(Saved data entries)
↓

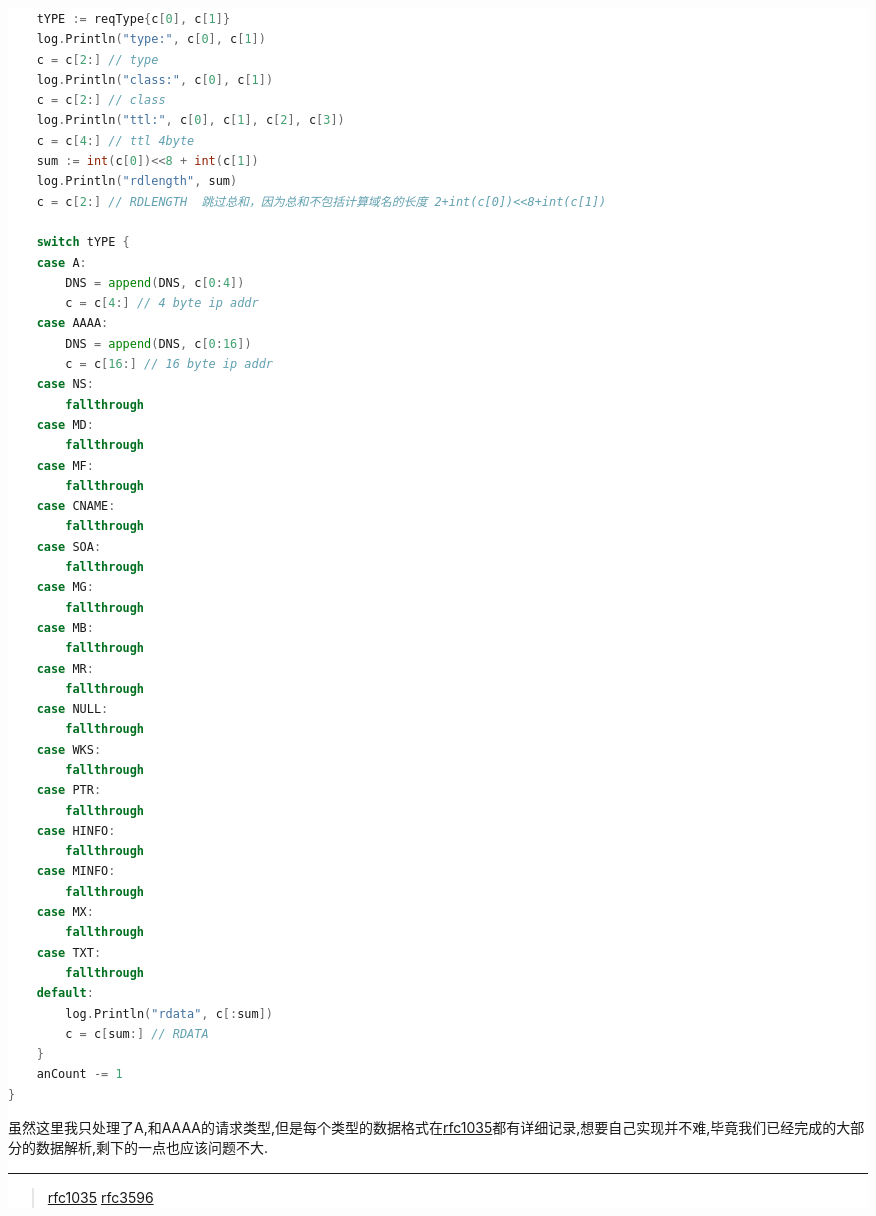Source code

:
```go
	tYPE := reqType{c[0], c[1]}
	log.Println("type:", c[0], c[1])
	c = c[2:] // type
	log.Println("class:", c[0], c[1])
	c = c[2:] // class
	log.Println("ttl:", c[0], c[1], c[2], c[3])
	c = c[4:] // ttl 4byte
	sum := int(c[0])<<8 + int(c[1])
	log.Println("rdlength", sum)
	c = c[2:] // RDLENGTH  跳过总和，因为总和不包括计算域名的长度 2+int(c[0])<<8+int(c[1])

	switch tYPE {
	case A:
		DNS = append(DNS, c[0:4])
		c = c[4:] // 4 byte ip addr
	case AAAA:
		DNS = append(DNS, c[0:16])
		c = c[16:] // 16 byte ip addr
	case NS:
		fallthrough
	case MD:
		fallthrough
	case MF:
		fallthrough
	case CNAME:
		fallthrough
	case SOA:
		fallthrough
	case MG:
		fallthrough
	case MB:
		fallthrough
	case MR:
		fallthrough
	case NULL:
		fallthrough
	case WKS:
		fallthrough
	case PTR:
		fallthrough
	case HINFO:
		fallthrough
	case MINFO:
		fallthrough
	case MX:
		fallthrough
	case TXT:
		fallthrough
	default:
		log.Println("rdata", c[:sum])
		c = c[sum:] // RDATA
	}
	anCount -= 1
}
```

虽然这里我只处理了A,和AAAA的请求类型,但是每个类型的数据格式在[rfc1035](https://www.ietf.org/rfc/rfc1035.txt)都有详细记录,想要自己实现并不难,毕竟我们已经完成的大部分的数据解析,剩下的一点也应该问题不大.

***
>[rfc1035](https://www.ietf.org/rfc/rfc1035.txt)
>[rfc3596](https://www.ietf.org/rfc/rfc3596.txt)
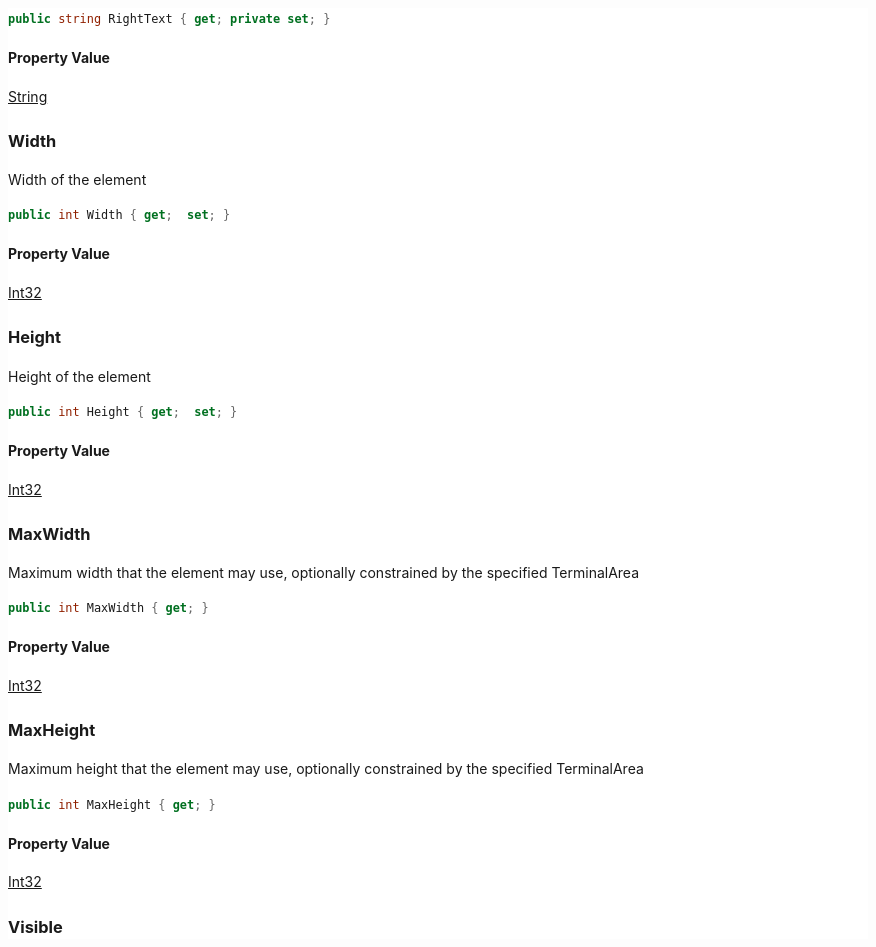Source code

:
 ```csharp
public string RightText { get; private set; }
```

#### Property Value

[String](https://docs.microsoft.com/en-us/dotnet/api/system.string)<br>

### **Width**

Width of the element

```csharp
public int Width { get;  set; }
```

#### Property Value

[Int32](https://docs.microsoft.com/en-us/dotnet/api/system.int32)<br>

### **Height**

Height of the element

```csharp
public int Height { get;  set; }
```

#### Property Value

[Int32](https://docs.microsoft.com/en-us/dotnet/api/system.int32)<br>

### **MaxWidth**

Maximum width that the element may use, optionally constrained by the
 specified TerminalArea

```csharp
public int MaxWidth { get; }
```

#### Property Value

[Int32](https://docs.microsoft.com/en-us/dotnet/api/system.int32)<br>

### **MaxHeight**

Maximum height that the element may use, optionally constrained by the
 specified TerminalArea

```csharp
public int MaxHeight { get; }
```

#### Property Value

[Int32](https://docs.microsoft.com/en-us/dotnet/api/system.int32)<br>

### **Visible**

↑
↓

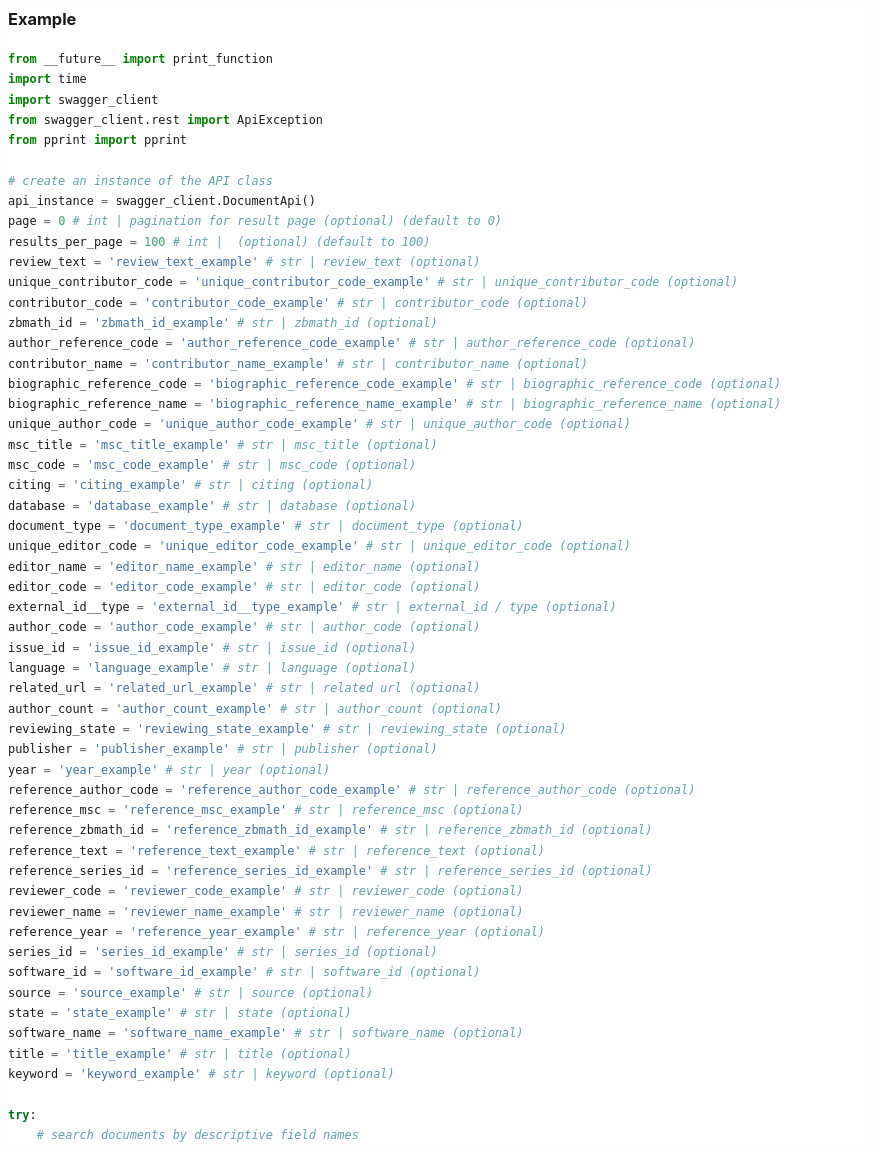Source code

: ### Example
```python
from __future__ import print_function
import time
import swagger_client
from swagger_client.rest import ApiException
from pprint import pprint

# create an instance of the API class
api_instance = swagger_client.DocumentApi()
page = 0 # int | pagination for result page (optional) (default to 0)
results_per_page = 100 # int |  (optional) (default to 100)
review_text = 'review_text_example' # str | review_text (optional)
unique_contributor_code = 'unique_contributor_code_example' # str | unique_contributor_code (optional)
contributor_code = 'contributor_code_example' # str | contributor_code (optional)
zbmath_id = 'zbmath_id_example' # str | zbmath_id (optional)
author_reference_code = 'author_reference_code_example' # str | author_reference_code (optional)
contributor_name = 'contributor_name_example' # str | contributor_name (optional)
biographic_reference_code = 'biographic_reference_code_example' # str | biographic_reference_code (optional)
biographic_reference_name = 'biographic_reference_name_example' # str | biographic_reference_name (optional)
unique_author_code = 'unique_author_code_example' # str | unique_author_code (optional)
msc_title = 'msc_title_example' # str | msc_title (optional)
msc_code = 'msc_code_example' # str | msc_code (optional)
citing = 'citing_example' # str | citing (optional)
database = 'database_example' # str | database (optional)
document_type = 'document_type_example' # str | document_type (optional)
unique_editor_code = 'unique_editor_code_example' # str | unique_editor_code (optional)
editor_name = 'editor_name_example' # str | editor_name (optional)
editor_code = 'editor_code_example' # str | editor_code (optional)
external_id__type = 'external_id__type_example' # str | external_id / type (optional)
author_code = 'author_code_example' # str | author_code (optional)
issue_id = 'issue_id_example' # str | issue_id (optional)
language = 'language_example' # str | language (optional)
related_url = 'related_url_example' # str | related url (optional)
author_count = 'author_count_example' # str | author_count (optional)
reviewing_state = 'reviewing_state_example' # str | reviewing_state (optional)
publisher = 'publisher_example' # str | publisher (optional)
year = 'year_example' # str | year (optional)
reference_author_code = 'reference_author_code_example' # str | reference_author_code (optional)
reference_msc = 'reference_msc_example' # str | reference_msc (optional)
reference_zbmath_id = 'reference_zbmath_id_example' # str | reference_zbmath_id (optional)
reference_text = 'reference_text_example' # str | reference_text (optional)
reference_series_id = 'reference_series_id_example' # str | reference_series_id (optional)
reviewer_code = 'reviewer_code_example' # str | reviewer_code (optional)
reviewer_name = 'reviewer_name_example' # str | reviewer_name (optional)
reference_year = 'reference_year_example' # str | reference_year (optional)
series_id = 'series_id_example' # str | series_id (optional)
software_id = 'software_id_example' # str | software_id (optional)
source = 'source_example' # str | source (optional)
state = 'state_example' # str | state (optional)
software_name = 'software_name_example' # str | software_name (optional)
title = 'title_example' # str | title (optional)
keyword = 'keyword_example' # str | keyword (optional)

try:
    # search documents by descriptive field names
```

↑

For each line of the entries that holds the word "Maximum", pull that line out.

The answer:
Maximum width that the element may use, optionally constrained by the
Maximum height that the element may use, optionally constrained by the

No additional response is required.